I grabbed my water bottle from the bench.

“Seriously. What?”

Imara tilted her head toward the training floor.

“You’ve graduated to the extended contact drills with Blackwood.”

I blinked.

“The what drills?”

“Extended contact,” she repeated patiently.

“The ones where he physically restrains the student while they maintain elemental control.”

I frowned.

“Okay…?”

“That took my friend Petra six months.”

I froze.

“…Six months?”

Imara nodded.

“Mm-hm.”

“We’ve been training for two weeks.”

She watched me for a long moment.

Then she smiled again.

“Yes,” she said.

“That’s what I mean.”

****

The rest of the day passed in a blur of classes and training.
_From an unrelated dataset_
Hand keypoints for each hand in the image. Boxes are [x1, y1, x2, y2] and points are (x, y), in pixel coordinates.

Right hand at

By evening, the academy corridors had settled into their quieter rhythm.

Most students were either studying or asleep.

The stone hall outside my room was nearly empty when I turned the corner.

Except for Blaze.

He leaned casually against the wall across from my door, arms folded loosely across his chest.

Like he had simply paused there while passing through.
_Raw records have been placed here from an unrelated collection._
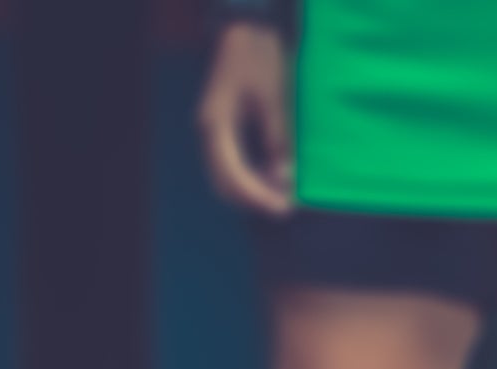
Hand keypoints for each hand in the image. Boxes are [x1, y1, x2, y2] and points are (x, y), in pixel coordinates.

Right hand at [197, 23, 292, 215]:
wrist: (246, 30)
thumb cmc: (259, 59)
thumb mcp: (274, 99)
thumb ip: (277, 139)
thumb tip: (284, 178)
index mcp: (217, 125)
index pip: (233, 175)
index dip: (257, 197)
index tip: (283, 209)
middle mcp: (210, 130)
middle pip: (223, 182)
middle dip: (253, 200)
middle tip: (285, 210)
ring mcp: (214, 129)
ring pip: (225, 174)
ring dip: (251, 191)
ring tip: (282, 199)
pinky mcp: (224, 127)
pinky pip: (231, 162)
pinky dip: (249, 176)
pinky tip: (272, 180)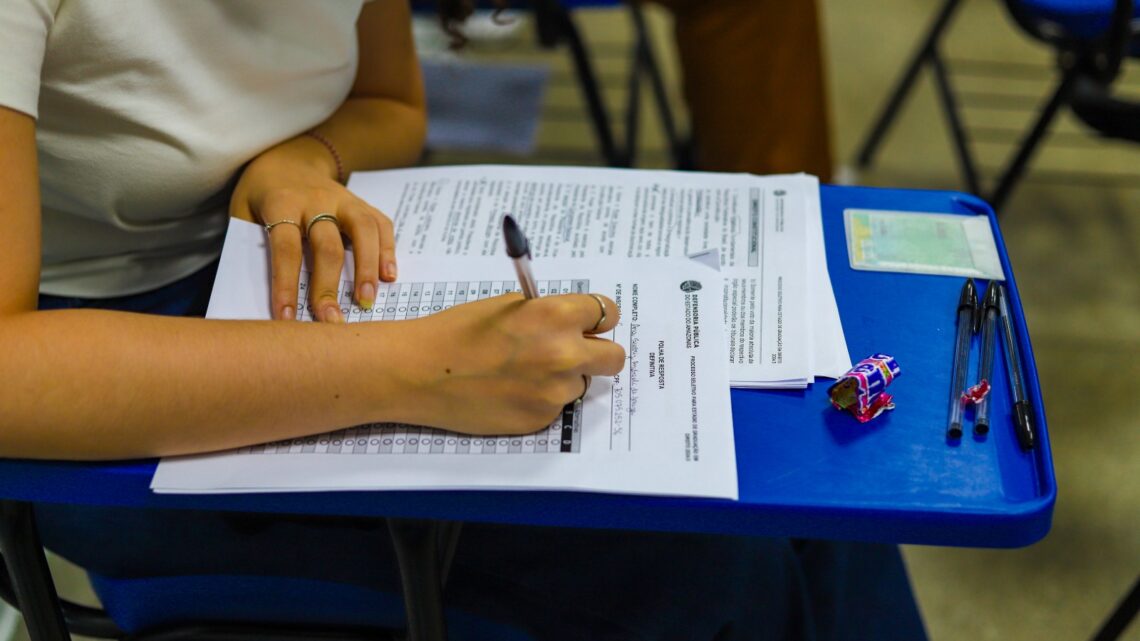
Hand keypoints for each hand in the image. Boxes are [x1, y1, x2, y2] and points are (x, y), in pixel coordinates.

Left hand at [230, 138, 395, 322]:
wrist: (288, 159)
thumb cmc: (262, 196)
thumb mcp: (242, 212)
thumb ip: (253, 245)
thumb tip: (262, 293)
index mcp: (281, 202)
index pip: (285, 248)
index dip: (286, 284)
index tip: (287, 317)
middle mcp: (316, 199)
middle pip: (327, 245)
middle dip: (329, 287)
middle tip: (331, 321)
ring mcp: (343, 199)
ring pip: (362, 231)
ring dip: (366, 268)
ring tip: (366, 301)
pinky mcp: (361, 203)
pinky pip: (381, 224)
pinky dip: (387, 250)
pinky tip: (388, 277)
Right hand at [391, 293, 624, 434]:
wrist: (420, 372)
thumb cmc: (457, 332)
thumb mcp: (508, 306)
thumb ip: (548, 313)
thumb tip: (574, 323)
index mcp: (556, 316)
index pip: (607, 313)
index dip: (597, 317)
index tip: (590, 322)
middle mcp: (563, 354)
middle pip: (614, 357)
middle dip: (597, 352)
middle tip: (574, 351)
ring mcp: (554, 391)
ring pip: (581, 383)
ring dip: (563, 377)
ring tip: (522, 372)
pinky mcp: (540, 419)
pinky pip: (556, 406)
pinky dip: (540, 399)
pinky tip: (509, 391)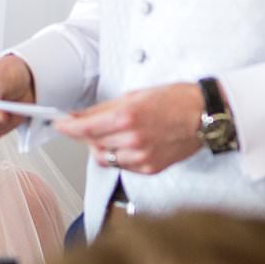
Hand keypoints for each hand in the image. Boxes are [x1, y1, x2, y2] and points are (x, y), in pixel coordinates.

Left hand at [54, 82, 205, 174]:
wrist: (205, 115)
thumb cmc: (176, 100)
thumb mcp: (135, 95)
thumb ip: (105, 108)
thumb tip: (82, 116)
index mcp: (127, 117)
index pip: (84, 128)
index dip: (67, 127)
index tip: (59, 124)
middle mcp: (133, 140)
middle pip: (91, 143)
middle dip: (84, 134)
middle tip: (84, 124)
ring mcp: (142, 157)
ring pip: (104, 158)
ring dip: (100, 146)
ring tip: (110, 133)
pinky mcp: (150, 168)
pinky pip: (122, 166)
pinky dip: (117, 156)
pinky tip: (126, 143)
Which would have been believable—

If my room hadn’t been located at the end of a corridor that led absolutely nowhere else.

He straightened slightly when he saw me.

“Hey.”

“Hey.”

I walked toward my door.

Blaze pushed off the wall and fell into step beside me for the last twenty feet.

Neither of us spoke immediately.

The quiet didn’t feel uncomfortable.

Just… aware.

When I reached my door, I stopped and turned toward him.

Blaze studied my face for a moment.

His amber eyes held steady.

Then he said, very simply,

“Whatever is happening between us…”

He paused.

Not searching for words.

Just choosing the right ones.

“I need you to know I’m not competing for it.”

I blinked.

“That’s… very specific.”

Blaze shrugged slightly.

“I don’t work that way.”

His voice stayed calm.

Direct.

No tension in it at all.

Just certainty.

He shifted his weight slightly, then added,

“But I’m also not stepping back from it.”

The honesty in the statement landed quietly between us.

No drama.

No demand.

Just truth.

I held his gaze.

And nodded.

“I understand.”

Blaze studied me for another second.

Then he smiled faintly.

“Good.”

He stepped back.

“Sleep, Prime.”

Then he turned and walked down the corridor.

His footsteps faded gradually into the quiet.

I opened my door.

Stepped inside.

And closed it behind me.

For a long moment, I leaned back against the wood and stared at the ceiling.

Three different presences circled my thoughts.

Blaze’s steady heat.

Raven’s controlled gravity.

Lucian’s quiet, ancient stillness.

Three completely different kinds of pull.

Three different directions.

And somehow—

None of them felt wrong.

That realization stayed with me long after the corridor outside had gone completely silent.